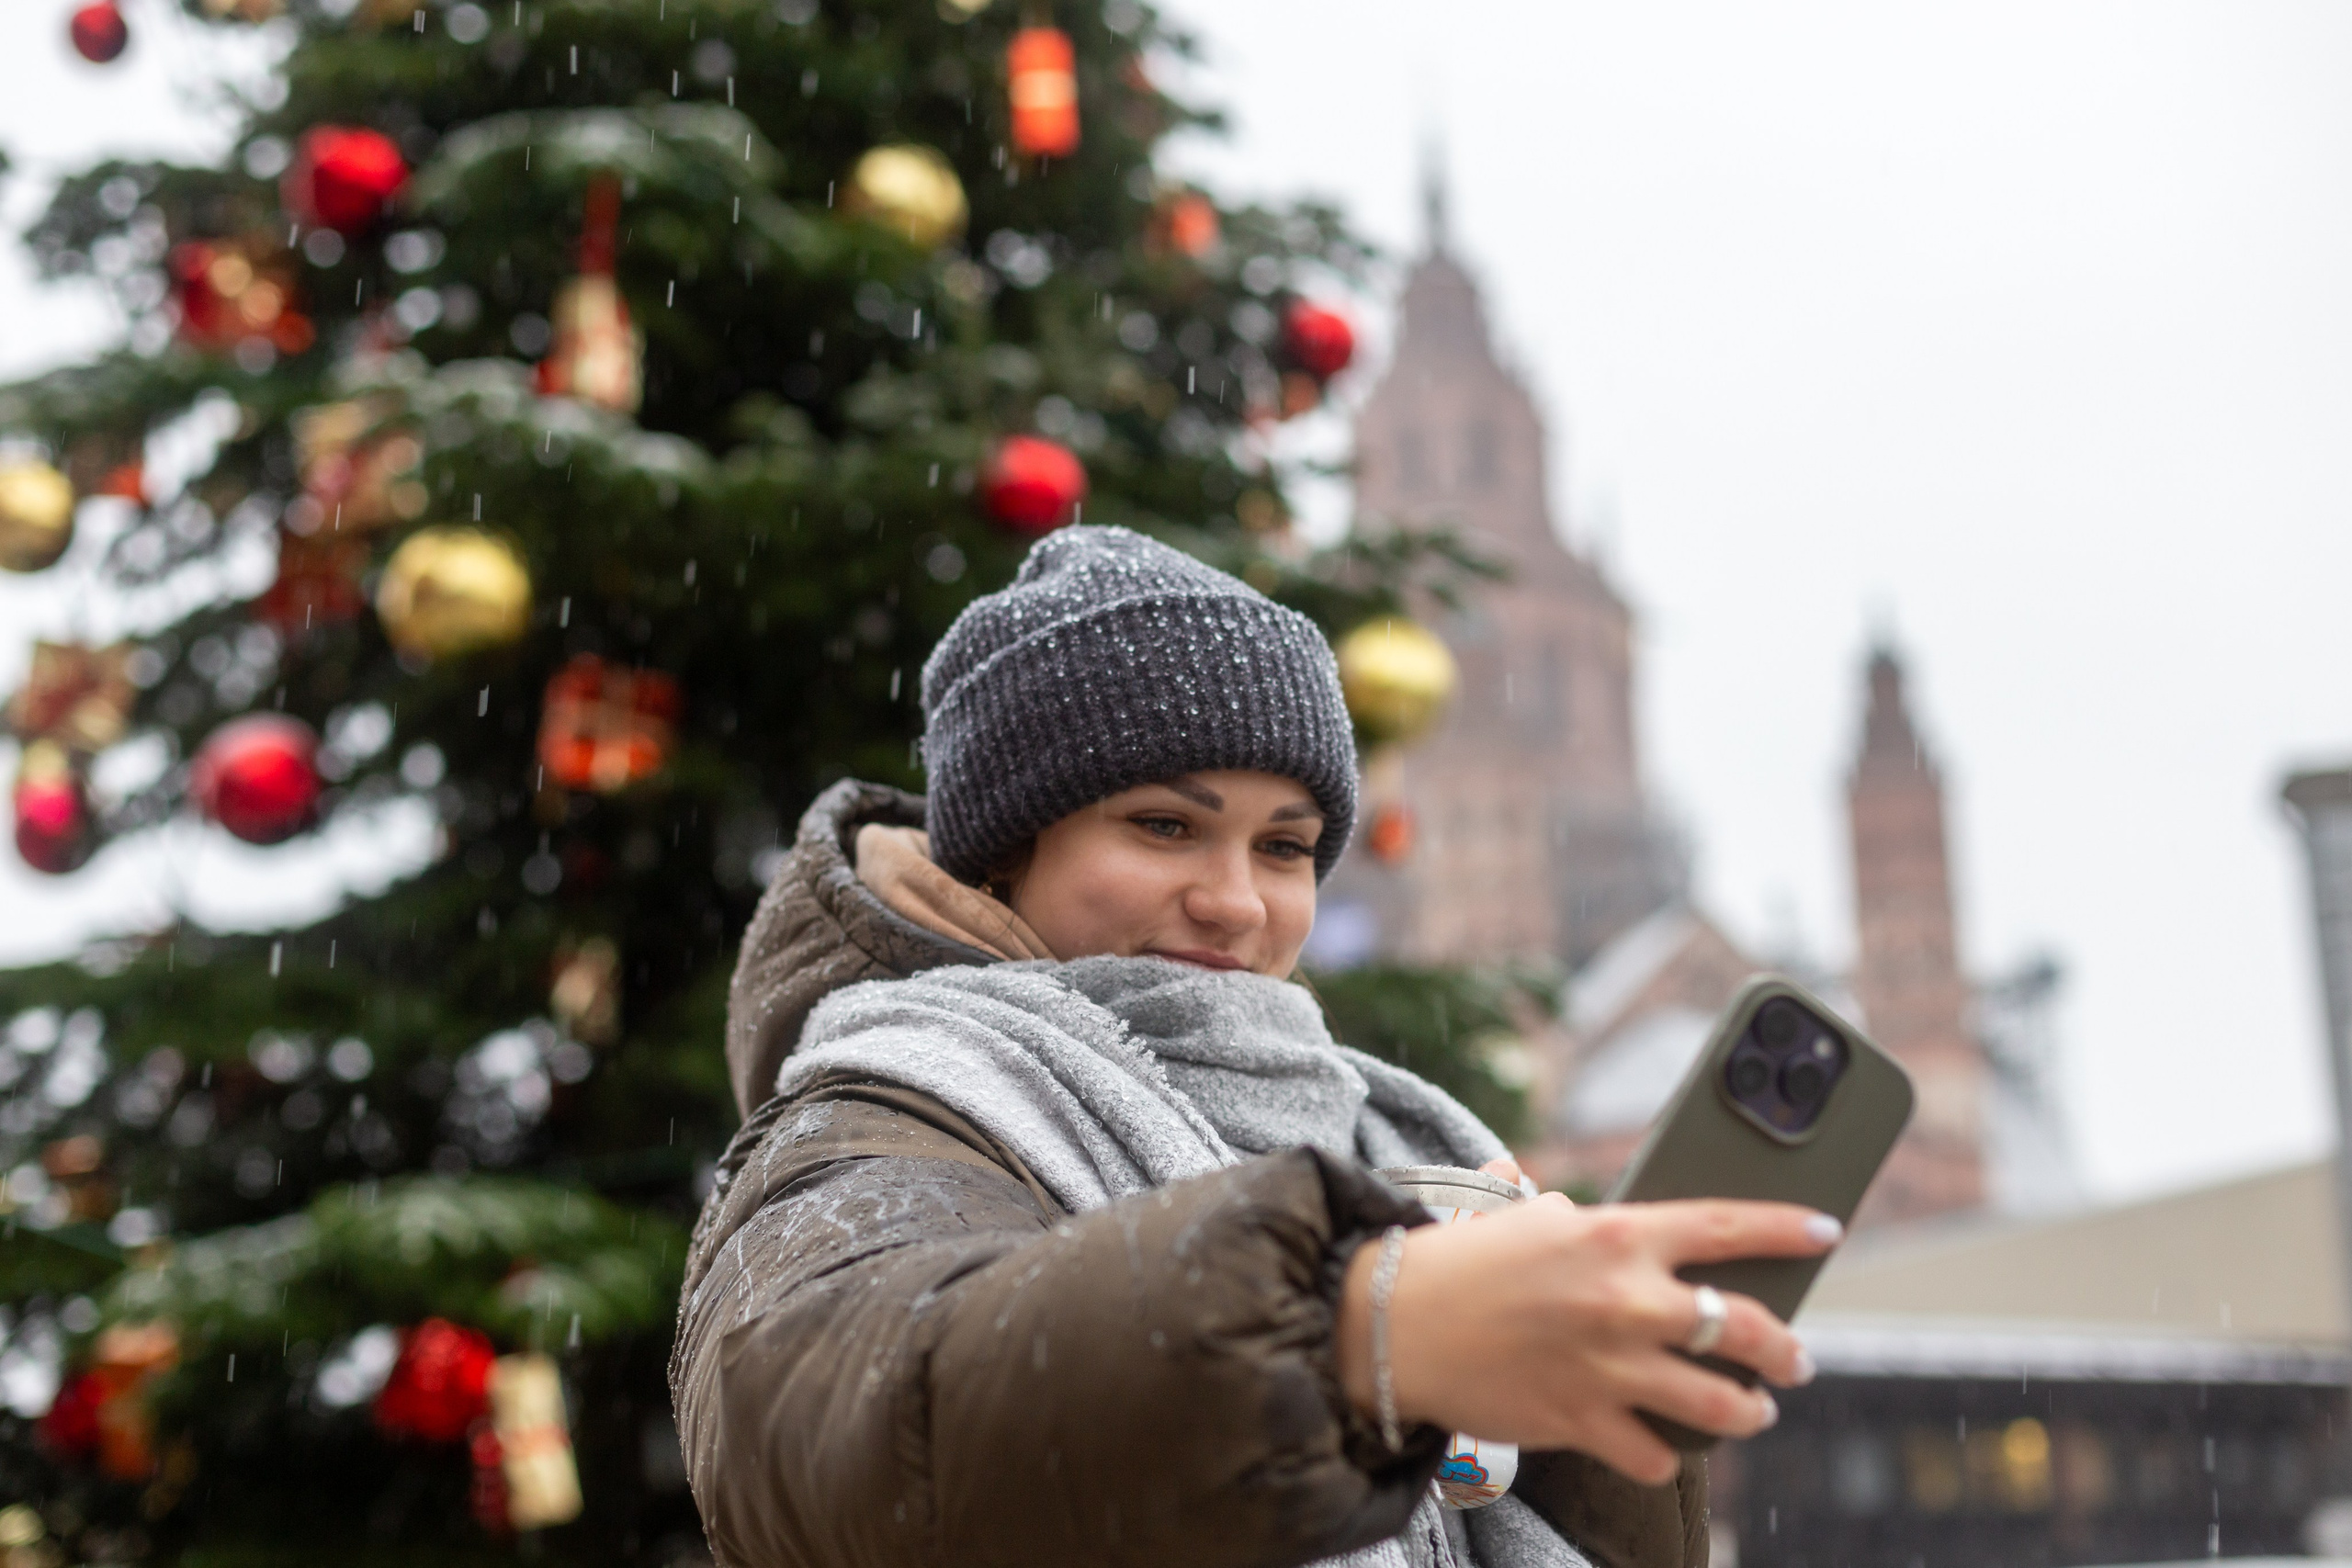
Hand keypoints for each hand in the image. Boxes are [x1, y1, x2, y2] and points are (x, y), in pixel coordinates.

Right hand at [1335, 1196, 1837, 1484]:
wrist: (1391, 1323)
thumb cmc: (1457, 1262)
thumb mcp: (1524, 1215)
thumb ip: (1572, 1215)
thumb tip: (1576, 1206)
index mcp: (1617, 1234)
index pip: (1730, 1227)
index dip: (1788, 1230)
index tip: (1824, 1235)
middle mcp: (1626, 1299)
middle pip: (1745, 1329)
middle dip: (1785, 1349)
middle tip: (1794, 1358)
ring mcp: (1609, 1366)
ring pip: (1719, 1404)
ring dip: (1748, 1411)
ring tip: (1752, 1410)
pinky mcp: (1582, 1420)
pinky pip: (1655, 1454)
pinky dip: (1666, 1454)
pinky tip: (1669, 1447)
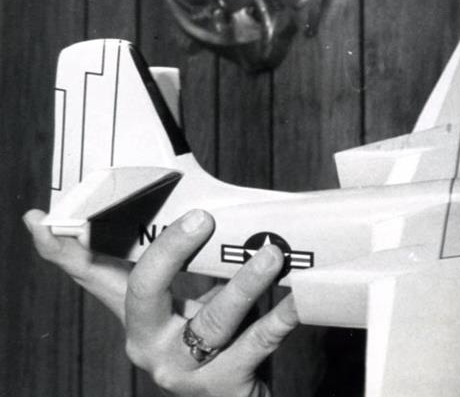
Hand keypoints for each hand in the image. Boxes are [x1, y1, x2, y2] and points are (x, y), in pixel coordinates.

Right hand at [23, 208, 297, 396]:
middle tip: (204, 216)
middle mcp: (149, 343)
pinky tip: (295, 300)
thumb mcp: (191, 300)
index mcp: (137, 316)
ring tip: (271, 253)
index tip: (41, 219)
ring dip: (243, 283)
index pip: (92, 276)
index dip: (64, 250)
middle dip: (170, 252)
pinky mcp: (223, 387)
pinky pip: (254, 347)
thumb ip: (184, 263)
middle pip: (145, 291)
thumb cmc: (215, 341)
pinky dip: (278, 320)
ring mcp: (183, 370)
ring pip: (210, 322)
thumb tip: (199, 203)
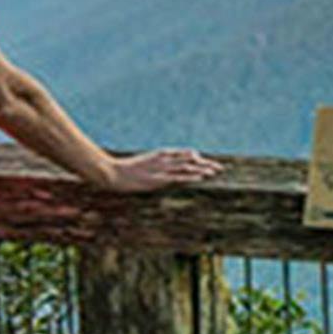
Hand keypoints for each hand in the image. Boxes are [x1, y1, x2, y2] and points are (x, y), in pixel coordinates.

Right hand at [104, 148, 222, 192]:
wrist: (111, 173)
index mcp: (160, 156)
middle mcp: (163, 160)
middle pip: (189, 160)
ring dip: (203, 170)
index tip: (208, 162)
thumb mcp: (142, 166)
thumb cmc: (124, 171)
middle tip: (220, 167)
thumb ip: (153, 164)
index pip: (184, 155)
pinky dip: (191, 176)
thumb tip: (161, 171)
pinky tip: (201, 177)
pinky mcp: (159, 178)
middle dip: (205, 164)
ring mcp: (161, 169)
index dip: (197, 159)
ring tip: (216, 172)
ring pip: (187, 168)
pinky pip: (179, 177)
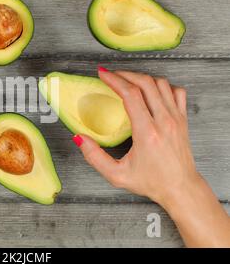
--*--
#### What to work on:
The response has to be an exact copy of all the data, pictures excluded.

#### Reply to the exercise:
Hand keypoints for each hand in the image. Boxes are [x1, y1, x2, y2] and points are (x, y), in pixel coordinates.

Right hand at [1335, 1196, 1837, 1484]:
wrist: (1391, 1323)
thumb cmc: (1457, 1262)
thumb mcp: (1524, 1215)
thumb ip: (1572, 1215)
thumb tip: (1576, 1206)
index mcp: (1617, 1234)
index pip: (1730, 1227)
index dip: (1788, 1230)
index tip: (1824, 1235)
middle mcp: (1626, 1299)
middle pip: (1745, 1329)
middle dip: (1785, 1349)
middle tip: (1794, 1358)
ring mcp: (1609, 1366)
ring pip: (1719, 1404)
ring dip: (1748, 1411)
ring tip: (1752, 1410)
pinky mcp: (1582, 1420)
pinky pip: (1655, 1454)
pinky dip: (1666, 1454)
pinky tip: (1669, 1447)
Hand keypoints for each hand in the image. Boxes are [x1, y1, x2, y2] and points are (x, y), in pixel coordinates.

Right hand at [23, 208, 297, 396]:
middle tip: (204, 216)
middle mcp: (149, 343)
pinky tip: (295, 300)
thumb mcp: (191, 300)
index mcp: (137, 316)
ring tip: (271, 253)
index tip: (41, 219)
ring dip: (243, 283)
index pip: (92, 276)
index dip: (64, 250)
middle dip: (170, 252)
pinky mcp: (223, 387)
pinky pip: (254, 347)
thumb ip: (184, 263)
middle pip: (145, 291)
thumb cmc: (215, 341)
pinky dip: (278, 320)
ring mcp: (183, 370)
ring pip: (210, 322)
thumb tip: (199, 203)
Hand keypoints for each hand in the image. Boxes are [x1, y1, x2, y2] and points are (x, y), in pixel coordinates.

Right hand at [104, 148, 222, 192]:
wrist: (111, 173)
index mcp: (160, 156)
middle mcp: (163, 160)
middle pip: (189, 160)
ring dip: (203, 170)
index tip: (208, 162)
thumb mcp: (142, 166)
thumb cmc: (124, 171)
middle tip: (220, 167)
thumb ip: (153, 164)
index pip: (184, 155)
pinky dip: (191, 176)
thumb tip: (161, 171)
pinky tip: (201, 177)
pinky mcp: (159, 178)
middle dip: (205, 164)
ring mcp: (161, 169)
index dip: (197, 159)
ring tip: (216, 172)
ring pip: (187, 168)
pinky pip: (179, 177)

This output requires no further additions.